To construct a literal char, place the character within single quotes, as in 'A'. Allowable characters comprise the full range of ANSI keyboard characters, including letters, numbers, and special symbols.
Some characters cannot be placed directly into the source code and instead require special handling. These characters are prefixed with a backslash (\) followed by a special character code. In combination, the backslash and special character code constitute an escape sequence. For example, \n represents a newline and \t represents a tab. Since a backslash indicates the beginning of an escape sequence, it can no longer identify a simple backslash; instead, you need to use \\ to represent a single backslash character.
Listing 2.11 writes out one single quote because the character represented by \' corresponds to a single quote.

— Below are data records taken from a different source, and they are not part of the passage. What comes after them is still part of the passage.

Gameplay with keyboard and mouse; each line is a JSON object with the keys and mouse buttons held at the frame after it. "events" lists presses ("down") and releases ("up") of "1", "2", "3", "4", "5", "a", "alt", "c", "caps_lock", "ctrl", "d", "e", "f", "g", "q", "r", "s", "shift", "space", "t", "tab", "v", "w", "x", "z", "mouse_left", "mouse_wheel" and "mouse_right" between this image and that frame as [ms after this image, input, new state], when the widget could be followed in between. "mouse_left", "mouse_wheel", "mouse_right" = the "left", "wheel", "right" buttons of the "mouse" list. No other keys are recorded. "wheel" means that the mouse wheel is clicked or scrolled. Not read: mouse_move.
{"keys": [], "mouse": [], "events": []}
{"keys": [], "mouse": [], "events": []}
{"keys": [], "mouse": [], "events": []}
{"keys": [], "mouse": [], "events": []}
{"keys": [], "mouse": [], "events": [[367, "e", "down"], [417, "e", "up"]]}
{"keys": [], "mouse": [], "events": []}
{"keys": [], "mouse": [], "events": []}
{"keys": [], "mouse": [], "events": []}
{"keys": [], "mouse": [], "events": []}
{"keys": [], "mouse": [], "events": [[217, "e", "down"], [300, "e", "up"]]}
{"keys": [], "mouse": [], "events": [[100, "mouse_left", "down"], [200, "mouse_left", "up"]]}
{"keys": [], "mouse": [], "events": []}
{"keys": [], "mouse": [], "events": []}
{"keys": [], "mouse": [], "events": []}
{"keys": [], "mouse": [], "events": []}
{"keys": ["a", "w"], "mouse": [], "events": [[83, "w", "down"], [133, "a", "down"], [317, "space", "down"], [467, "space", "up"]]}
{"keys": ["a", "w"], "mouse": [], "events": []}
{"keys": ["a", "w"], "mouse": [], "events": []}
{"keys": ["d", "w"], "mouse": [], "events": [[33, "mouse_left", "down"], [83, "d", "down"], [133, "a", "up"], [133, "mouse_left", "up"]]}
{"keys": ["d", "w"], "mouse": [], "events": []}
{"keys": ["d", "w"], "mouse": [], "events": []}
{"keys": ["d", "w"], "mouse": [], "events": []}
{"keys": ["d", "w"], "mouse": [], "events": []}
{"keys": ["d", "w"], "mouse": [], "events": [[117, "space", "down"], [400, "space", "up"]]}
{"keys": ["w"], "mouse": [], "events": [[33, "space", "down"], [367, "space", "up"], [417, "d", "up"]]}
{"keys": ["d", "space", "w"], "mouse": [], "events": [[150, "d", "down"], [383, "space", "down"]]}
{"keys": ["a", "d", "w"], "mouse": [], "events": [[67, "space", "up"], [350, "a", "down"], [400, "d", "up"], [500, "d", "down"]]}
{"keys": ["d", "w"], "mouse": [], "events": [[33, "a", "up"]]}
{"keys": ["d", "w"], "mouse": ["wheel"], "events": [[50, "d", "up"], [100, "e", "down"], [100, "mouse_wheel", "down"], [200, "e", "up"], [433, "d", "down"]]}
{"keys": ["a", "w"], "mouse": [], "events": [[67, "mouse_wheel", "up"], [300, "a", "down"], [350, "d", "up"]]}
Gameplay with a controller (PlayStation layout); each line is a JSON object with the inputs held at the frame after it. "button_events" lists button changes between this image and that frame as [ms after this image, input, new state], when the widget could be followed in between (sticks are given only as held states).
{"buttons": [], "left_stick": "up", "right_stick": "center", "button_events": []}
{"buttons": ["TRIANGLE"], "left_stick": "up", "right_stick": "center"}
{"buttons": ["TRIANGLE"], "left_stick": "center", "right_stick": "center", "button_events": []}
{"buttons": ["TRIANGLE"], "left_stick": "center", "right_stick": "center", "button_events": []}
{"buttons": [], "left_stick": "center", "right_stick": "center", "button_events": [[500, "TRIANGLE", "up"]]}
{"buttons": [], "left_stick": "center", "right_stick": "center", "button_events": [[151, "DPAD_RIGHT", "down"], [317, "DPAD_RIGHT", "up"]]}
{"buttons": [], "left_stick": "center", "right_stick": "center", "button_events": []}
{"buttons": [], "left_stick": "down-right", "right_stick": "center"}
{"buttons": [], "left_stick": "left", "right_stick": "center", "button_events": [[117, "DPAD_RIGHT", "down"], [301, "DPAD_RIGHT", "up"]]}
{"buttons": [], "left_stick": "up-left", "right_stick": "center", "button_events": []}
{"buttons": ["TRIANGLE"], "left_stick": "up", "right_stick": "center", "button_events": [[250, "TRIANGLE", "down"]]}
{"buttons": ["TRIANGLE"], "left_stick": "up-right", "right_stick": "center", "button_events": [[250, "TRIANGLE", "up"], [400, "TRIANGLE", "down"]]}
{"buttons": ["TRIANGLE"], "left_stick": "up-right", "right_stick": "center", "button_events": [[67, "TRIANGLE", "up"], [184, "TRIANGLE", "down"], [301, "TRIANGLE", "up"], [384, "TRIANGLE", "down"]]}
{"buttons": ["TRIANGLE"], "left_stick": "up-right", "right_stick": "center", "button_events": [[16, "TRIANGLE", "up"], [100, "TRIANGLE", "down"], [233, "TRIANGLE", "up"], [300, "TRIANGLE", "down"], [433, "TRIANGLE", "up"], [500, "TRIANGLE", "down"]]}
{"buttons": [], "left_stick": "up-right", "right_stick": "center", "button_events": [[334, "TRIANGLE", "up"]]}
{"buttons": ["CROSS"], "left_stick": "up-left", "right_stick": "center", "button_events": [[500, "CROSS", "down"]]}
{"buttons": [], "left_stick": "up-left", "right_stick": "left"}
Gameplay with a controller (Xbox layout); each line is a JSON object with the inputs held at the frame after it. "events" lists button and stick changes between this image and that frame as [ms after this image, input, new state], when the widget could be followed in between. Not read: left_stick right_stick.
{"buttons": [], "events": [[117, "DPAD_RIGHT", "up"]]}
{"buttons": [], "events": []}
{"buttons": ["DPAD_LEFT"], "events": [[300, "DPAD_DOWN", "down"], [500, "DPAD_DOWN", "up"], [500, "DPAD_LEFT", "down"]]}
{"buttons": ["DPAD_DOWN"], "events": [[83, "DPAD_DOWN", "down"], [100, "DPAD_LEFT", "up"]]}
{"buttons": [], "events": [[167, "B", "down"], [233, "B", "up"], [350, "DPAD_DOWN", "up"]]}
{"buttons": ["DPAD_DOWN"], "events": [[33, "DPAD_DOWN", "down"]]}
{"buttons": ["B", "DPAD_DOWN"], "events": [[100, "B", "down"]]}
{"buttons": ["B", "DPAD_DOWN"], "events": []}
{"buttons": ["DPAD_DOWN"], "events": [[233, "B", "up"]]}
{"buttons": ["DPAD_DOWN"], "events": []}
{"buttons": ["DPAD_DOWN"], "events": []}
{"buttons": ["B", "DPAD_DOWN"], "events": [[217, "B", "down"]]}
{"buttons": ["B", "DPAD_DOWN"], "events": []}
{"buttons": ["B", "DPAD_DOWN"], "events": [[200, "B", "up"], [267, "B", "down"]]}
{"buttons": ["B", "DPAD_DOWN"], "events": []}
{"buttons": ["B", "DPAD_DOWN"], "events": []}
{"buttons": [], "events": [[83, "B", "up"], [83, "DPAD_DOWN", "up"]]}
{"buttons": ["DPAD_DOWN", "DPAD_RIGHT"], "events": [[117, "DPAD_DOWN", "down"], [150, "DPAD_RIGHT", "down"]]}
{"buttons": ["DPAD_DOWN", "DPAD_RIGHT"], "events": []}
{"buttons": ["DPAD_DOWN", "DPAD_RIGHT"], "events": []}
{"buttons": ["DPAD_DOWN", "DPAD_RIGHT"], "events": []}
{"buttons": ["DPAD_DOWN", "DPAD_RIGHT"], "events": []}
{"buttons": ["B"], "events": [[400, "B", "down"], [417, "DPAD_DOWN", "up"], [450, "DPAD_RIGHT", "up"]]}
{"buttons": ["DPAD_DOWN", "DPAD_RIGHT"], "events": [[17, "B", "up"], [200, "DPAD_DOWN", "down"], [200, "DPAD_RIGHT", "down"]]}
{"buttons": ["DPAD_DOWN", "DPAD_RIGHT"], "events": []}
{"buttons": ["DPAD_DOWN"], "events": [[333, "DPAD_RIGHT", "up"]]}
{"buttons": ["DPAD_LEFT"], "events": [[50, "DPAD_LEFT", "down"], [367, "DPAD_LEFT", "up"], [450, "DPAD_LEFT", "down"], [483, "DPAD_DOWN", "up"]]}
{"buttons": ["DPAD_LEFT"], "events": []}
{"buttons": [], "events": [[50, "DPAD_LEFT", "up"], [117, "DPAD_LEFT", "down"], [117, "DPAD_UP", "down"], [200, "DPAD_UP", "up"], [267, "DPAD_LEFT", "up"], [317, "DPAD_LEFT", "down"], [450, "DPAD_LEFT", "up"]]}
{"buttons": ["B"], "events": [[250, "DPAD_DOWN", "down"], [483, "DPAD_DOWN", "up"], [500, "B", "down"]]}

In addition to showing the escape sequences, Table 2.5 includes the Unicode representation of characters.
Escape Sequence |
Character Name |
Unicode Encoding |
\' |
Single quote |
\u0027 |
\" |
Double quote |
\u0022 |
\\ |
Backslash |
\u005C |
\0 |
Null character |
\u0000 |
\a |
Alert (system beep) |
\u0007 |
\b |
Backspace |
\u0008 |
\f |
Form feed |
\u000C |
\n |
Line feed (often referred to as a newline) |
\u000A |
\r |
Carriage return |
\u000D |
\t |
Horizontal tab |
\u0009 |
\v |
Vertical tab |
\u000B |
\uxxxx |
Unicode character in hexadecimal |
\u0029 |
\x[n][n][n]n |
Unicode character in hex (first three placeholders are optional); variable-length version of \uxxxx |
\u3A |
\U00xxxxxx, |
Unicode escape sequence for creating surrogate pairs (max supported sequence is \U0010FFFF) |
\U00020100
|
\uxxxx\uxxxx |
Unicode escape sequence for creating surrogate pairs beyond \U0010FFFF |
\uD83D\uDE00
|
You can represent any character using Unicode encoding. To do so, prefix the Unicode value with \u. You represent Unicode characters in hexadecimal notation. The letter A, for example, is the hexadecimal value 0x41. Listing 2.12 uses Unicode characters to display a smiley face (:)), and Output 2.8 shows the results.
A finite sequence of zero or more characters is called a string. The C# keyword is string, whose BCL name is System.String. The string type includes some special characteristics that may be unexpected to developers familiar with other programming languages. In addition to the string literal format discussed in Chapter 1, strings include a “verbatim string” prefix character of @, support for string interpolation with the $ prefix character, and the potentially surprising fact that strings are immutable. In C# 11, raw string literals were also added to the language.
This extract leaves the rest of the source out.